Concerning the proposed algorithm, the PSRN and SSIM results show high or similar values in most areas when restoring a noisy image from $\mathsf{\sigma }=5$ when the intensity of the AWGN is relatively weak to $\mathsf{\sigma }=30$, which indicates prominent noise. In particular, the proposed algorithm shows a significant performance increase compared with conventional methods when restoring images with high-frequency components, such as the Barbara images. Table 1 shows that the proposed algorithm had a PSNR of 27.39 [dB], which was higher than the PSNR values obtained using WF, SBITV, and FMGF processing by 3.18 [dB], 3.72 [dB], 2.92 [dB], and 3.32 [dB], respectively, by restoring the Barbara image damaged using an AWGN of $\mathsf{\sigma }=30$. In summary, the visual and quantitative results show that the proposed algorithm effectively eliminates AWGN and inhibits excessive blurring of edge components.

4. Conclusions

In this study, we propose a modified steering kernel algorithm based on image matching to improve the blurring phenomenon that occurs in the edges of the image as a result of AWGN removal. As a typical steering kernel only contains gradient information for a local area of the image, blurring occurs while filtering high-frequency components, such as edges. To solve this problem, the proposed algorithm proposes a modified steering kernel algorithm based on image matching.

The proposed algorithm determined the modified steering kernel weight by utilizing the weights derived from image matching applied to the original steering kernel. The image matching was processed by utilizing the similarity between center and matching windows, and the final images were computed using the modified steering kernel weights applied to the pixel values of the matching areas. The performance of the proposed algorithm was evaluated using the resulting and enlarged images. According to the simulation, the proposed algorithm displayed better edge components, a higher contrast in the high frequency areas, and a larger reduction of noise by suppressing the blurring effect. The PSNR and SSIM were used for more quantitative evaluation, with the proposed algorithm displaying superior results compared to existing methods as a result of comparing different types of images and various levels of noise.

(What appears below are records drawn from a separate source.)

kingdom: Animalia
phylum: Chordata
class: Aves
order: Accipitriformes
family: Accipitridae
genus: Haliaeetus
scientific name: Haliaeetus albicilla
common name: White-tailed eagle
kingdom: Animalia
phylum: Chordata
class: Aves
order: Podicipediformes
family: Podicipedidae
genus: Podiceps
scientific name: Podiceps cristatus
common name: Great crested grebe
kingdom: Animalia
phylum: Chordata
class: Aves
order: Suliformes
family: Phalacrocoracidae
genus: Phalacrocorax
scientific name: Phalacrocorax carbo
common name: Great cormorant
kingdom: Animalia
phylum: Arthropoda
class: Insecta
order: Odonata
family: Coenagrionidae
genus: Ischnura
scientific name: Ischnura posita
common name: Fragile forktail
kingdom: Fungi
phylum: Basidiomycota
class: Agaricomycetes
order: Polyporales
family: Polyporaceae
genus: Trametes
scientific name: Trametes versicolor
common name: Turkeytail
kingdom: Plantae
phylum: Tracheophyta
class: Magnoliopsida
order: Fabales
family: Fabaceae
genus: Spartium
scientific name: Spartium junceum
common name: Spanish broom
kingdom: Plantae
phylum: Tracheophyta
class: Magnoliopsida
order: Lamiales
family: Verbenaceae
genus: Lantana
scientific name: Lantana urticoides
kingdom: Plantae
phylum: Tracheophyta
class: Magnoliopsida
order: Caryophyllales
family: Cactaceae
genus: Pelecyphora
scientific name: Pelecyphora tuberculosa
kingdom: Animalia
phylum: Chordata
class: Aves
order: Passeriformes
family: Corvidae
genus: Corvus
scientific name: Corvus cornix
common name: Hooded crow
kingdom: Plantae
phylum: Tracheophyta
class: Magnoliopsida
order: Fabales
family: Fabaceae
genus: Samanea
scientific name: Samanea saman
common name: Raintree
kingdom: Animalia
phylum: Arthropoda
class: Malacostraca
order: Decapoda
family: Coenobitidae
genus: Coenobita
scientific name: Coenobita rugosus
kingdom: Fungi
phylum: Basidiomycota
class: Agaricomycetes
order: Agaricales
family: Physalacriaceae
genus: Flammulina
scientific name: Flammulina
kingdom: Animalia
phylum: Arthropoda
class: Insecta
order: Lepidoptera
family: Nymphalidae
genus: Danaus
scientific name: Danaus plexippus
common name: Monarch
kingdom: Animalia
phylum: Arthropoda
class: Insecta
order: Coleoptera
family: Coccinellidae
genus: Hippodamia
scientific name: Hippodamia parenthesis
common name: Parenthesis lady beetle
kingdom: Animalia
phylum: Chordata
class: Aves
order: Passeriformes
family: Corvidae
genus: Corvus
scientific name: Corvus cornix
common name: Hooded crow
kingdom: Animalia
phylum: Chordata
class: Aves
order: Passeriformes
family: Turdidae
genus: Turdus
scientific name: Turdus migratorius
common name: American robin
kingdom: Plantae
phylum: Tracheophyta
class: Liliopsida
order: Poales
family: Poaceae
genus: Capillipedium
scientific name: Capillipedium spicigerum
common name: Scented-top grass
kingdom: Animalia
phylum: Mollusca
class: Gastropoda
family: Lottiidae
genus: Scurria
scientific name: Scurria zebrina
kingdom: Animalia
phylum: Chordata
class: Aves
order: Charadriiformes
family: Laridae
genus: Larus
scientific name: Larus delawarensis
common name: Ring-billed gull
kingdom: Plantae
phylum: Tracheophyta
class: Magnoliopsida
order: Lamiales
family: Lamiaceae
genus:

The proposed algorithm has excellent noise removal functions but requires a relatively long time to eliminate noise owing to the increased computational complexity. In the future, we intend to conduct research aiming to simplify and optimize the algorithm to solve these shortcomings and enhance the overall performance.